I was not alone in avoiding unilateral subpoenas. In the past 60 years, only three chairmen have embraced issuing subpoenas without obtaining bipartisan or committee support: Sen. Joe McCarthy (R-Wis.), Rep. Dan Burton (R-Ind.) and Rep. Darrell Issa (R-Calif.). It is not a coincidence that these men led the most discredited, partisan and unfair congressional investigations in modern history.

Yet this year, six House committees are emulating the McCarthy-Burton-Issa model and giving their chairmen unilateral subpoena authority. This is an invitation to abuse that diminishes the prospect for responsible congressional oversight. Unfortunately, this ill-fated move has received virtually no attention.

Congressional subpoenas are not like other subpoenas. When a party in litigation or a federal prosecutor issues a subpoena, the recipient can appeal to a judge if he or she believes the subpoena is too broad or onerous. Even investigative demands in national security investigations are subject to judicial review if they are “unreasonable, oppressive, or otherwise unlawful.”

But there is no judicial appeal of congressional subpoenas. The recipient of the subpoena has only two options: Comply with the committee’s demands, or defy the subpoena and risk criminal prosecution for contempt of Congress. This gives a chairman with unilateral subpoena authority an absolute power to compel U.S. citizens to reveal information.

I had this vast power when I was chairman of the House Oversight Committee from 2007 to 2009 because it was part of the rules of the committee. But like my immediate predecessor, Thomas M. Davis III (R-Va.), and most others who have held this position, I sought a check on my power to prevent abuse. I adopted the policy of calling for a committee vote if the ranking Republican objected to a subpoena. In contested cases, it would be the committee’s collective decision — not mine unilaterally — that would determine whether to compel an individual to comply.

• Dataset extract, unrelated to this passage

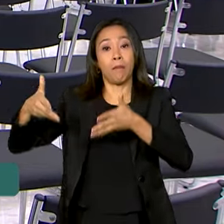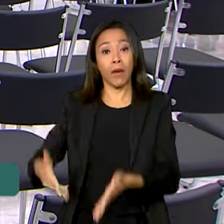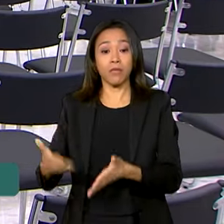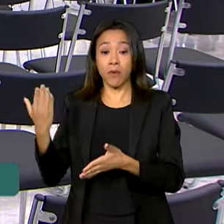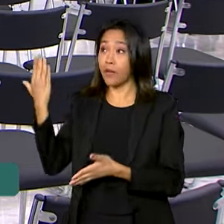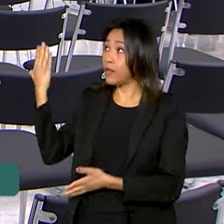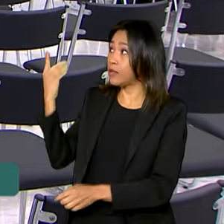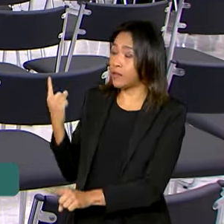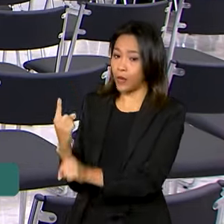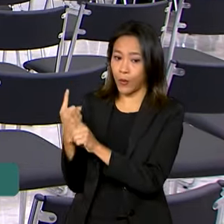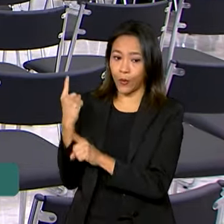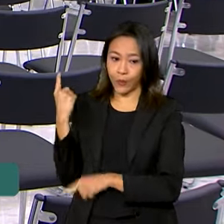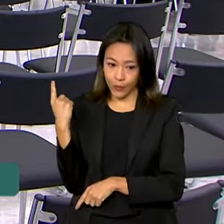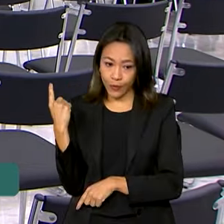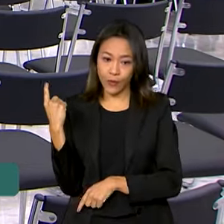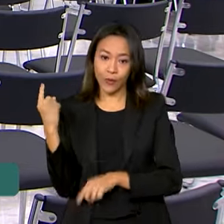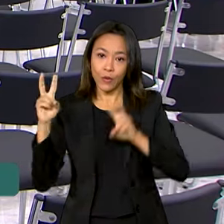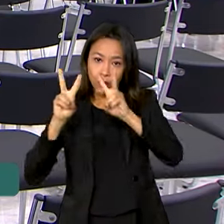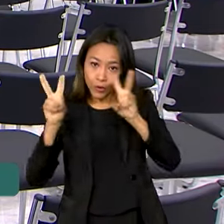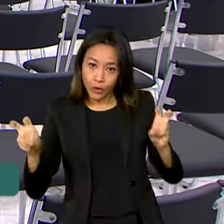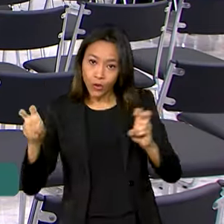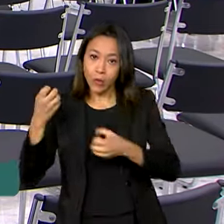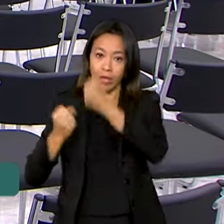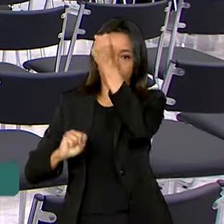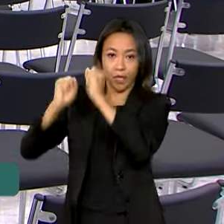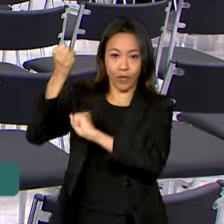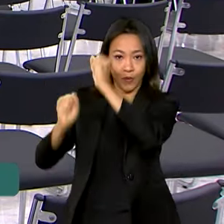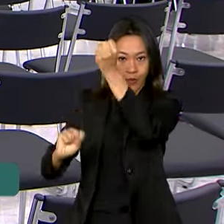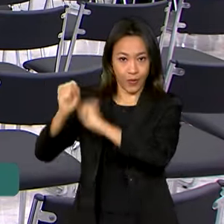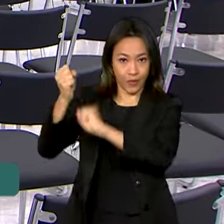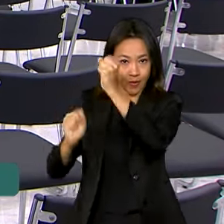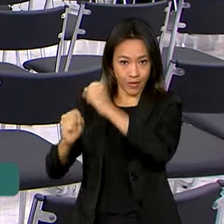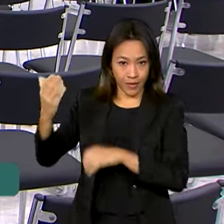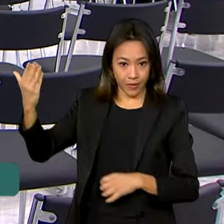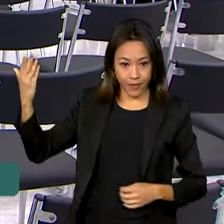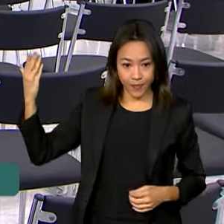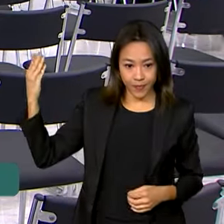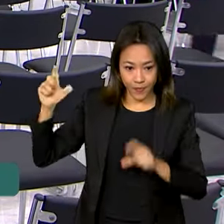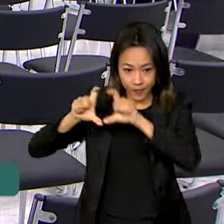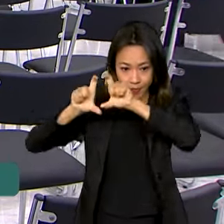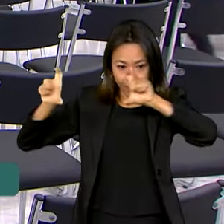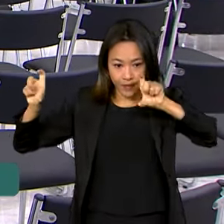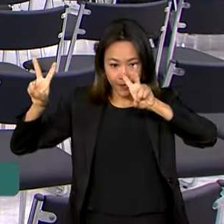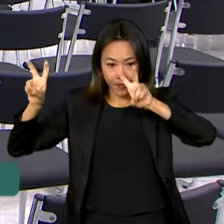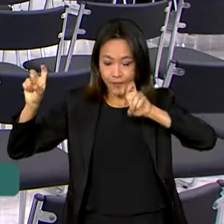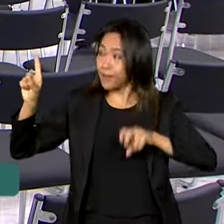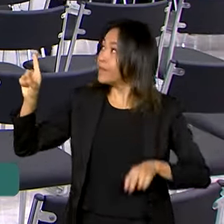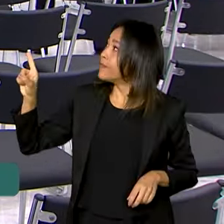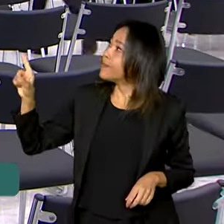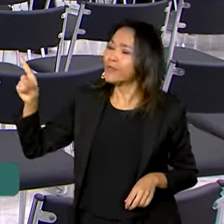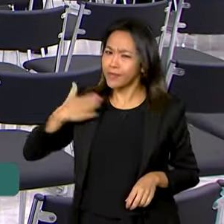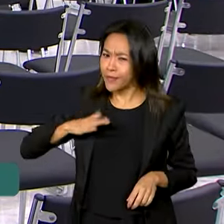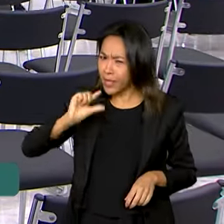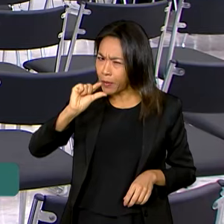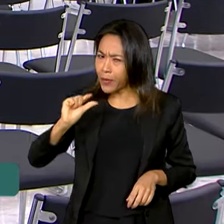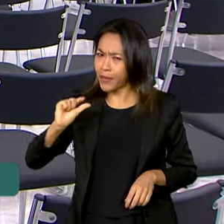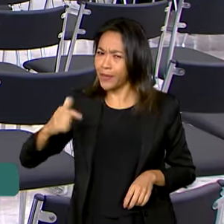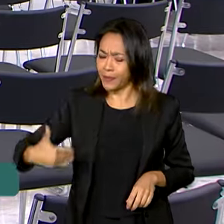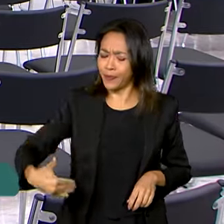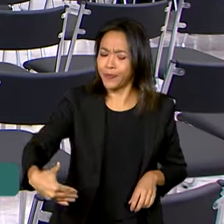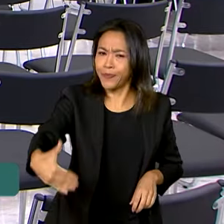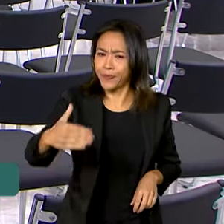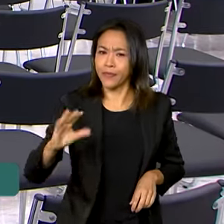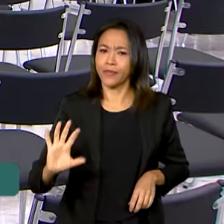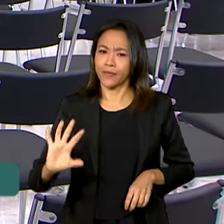aqui, que é o Nova Indústria Brasil Missão 4, Indústria e Revolução Digital. Esse evento vai ocorrer daqui a pouquinho aqui no Palácio do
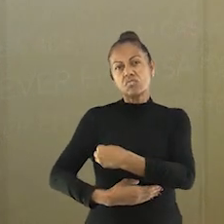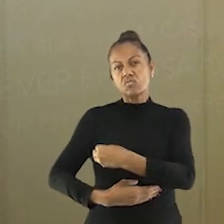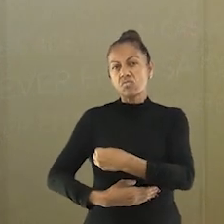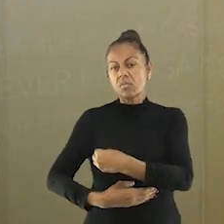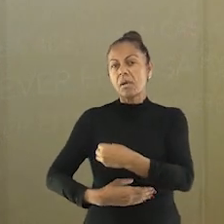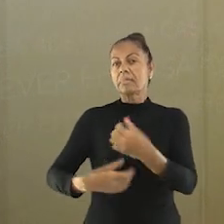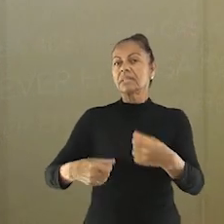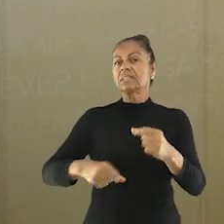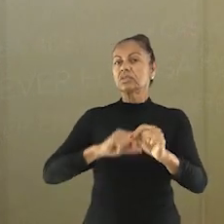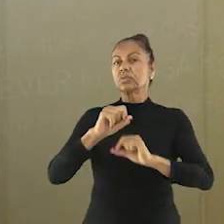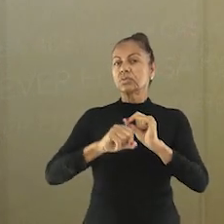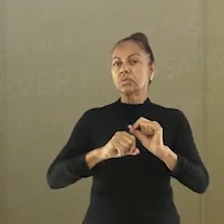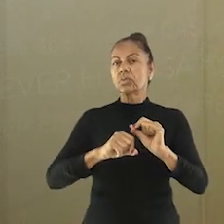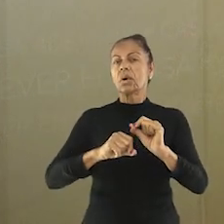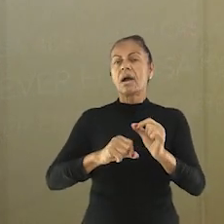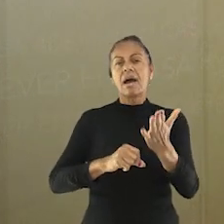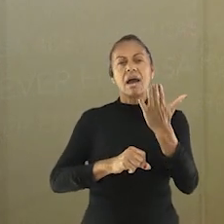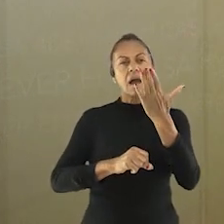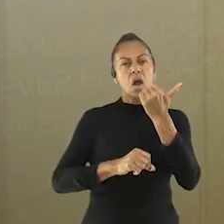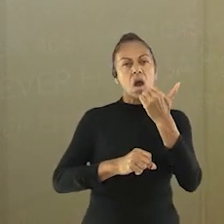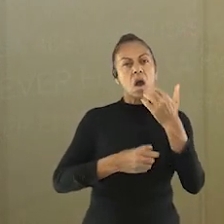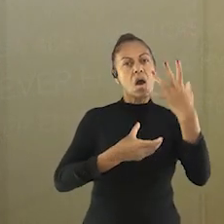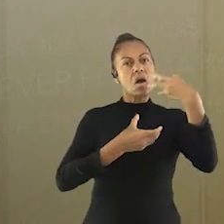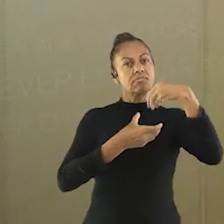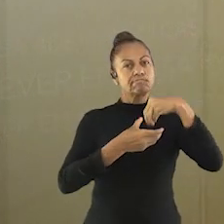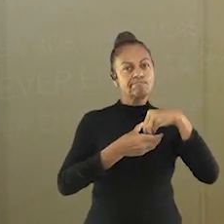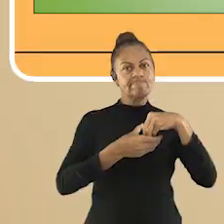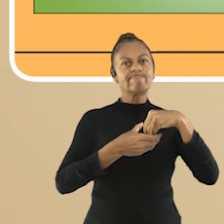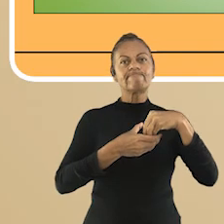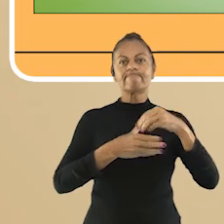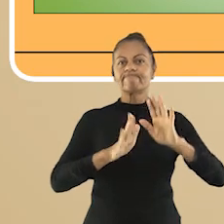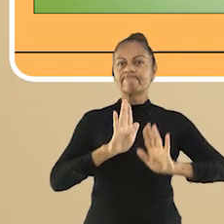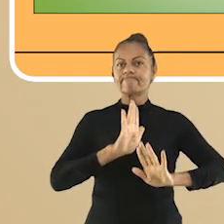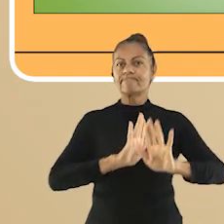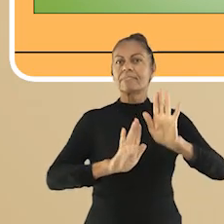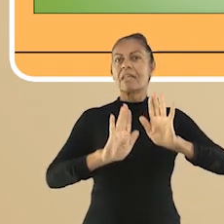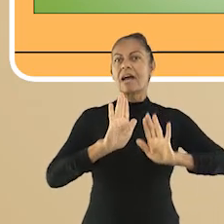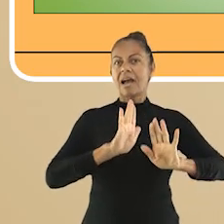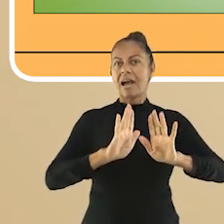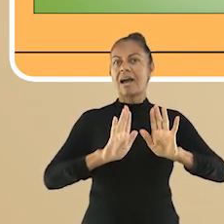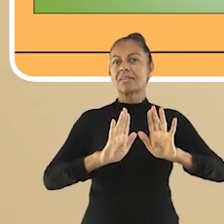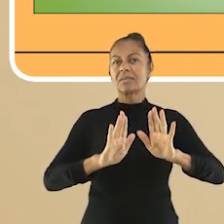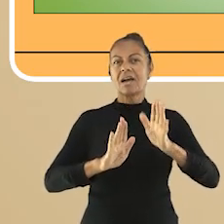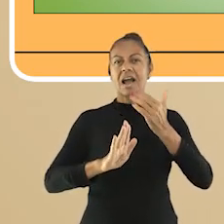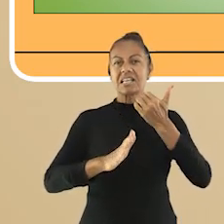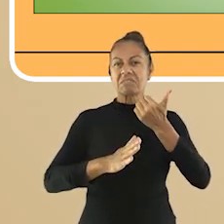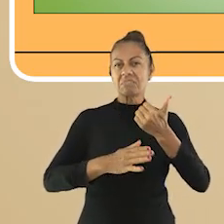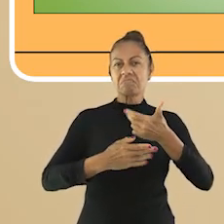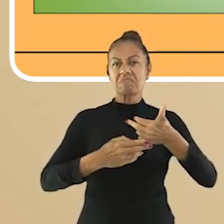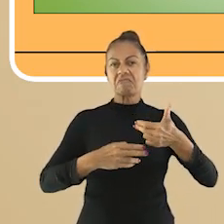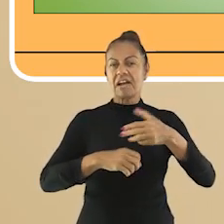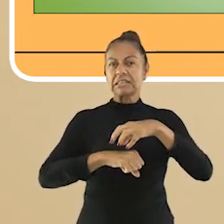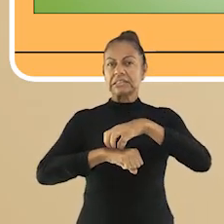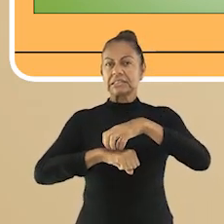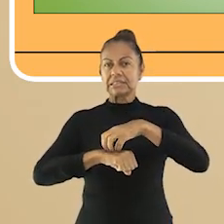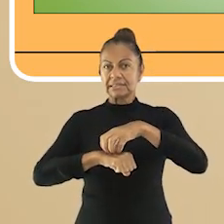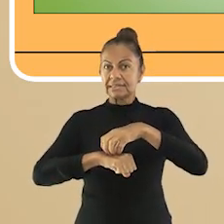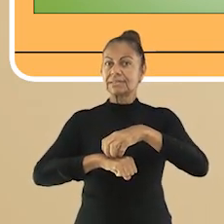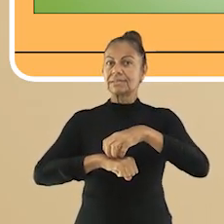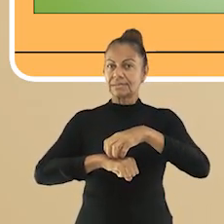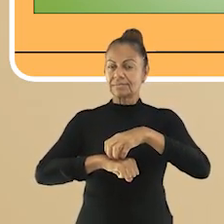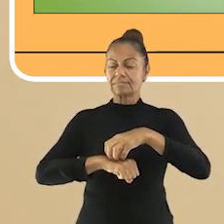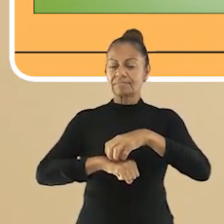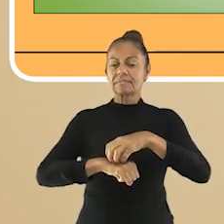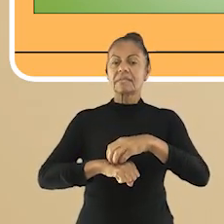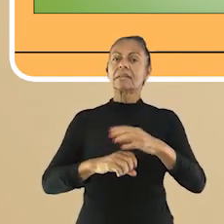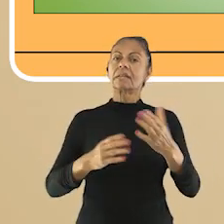alergênicos para que pudesse amamentar seu filho de forma saudável. Isso porque ele era alérgico a várias proteínas que recebia pelo leite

And it meant that I had to justify the necessity of every subpoena.

When I became chairman of the Energy and Commerce Committee in 2009, I wrote these safeguards into the rules of the committee. They lasted until this year, when Chairman Fred Upton (R-Mich.) rewrote them to give himself unchecked authority.

When this restraint is missing, congressional investigations flounder. The record for unilateral subpoenas belongs to Burton, who issued more than 1,000 during his six years as chairman of the Oversight Committee. His overreaching demands and unfair treatment of witnesses, which often forced innocent officials to spend tens of thousands of dollars on legal fees, became his undoing. His sprawling, partisan investigation of the Clinton administration was a debacle, called “its own cartoon, a joke and a deserved embarrassment” by The Post and “a case study in how not to do a congressional investigation” by congressional scholar Norman Ornstein.

Issa, who issued more than 100 unilateral subpoenas, made similar mistakes in his endless pursuit of scandal in the investigations of Benghazi, the IRS and the “Fast and Furious” gun-tracking program. It was the absence of facts — not a lack of power — that prevented both chairmen from proving their outlandish theories.

This year, the House chairmen seeking the new authority promise to be more responsible. But checks are needed even for well-meaning people. Too often, people in power do things because they can, not because they should. Leadership or campaign pressure can also drive chairmen to take irresponsible actions.

The fact is, a chairman doesn’t need absolute power to be effective. My 1994 hearings into the tobacco industry revealed decades of deceit and galvanized public sentiment — without the use of a single subpoena. The hearings I held with Davis on steroid use in baseball had a similar impact, causing sports at all levels to tighten their policies and triggering significant declines in the use of these dangerous drugs by children. During the years Davis and I chaired the Oversight Committee, it probed deeply into procurement abuses, the response to Hurricane Katrina, dangerous prescription drugs, White House misconduct and the collapse of Wall Street — all without any unilateral subpoenas. The discipline of having to substantiate our demands for information made both of us better investigators and better chairmen.

The secret to good oversight isn’t concentrating power in the chairman and marginalizing the role of the committee. The best investigations have always been led by fair chairmen with a commitment to being thorough, fact based and careful in the use of congressional power. This is a lesson the new Congress already seems to have forgotten.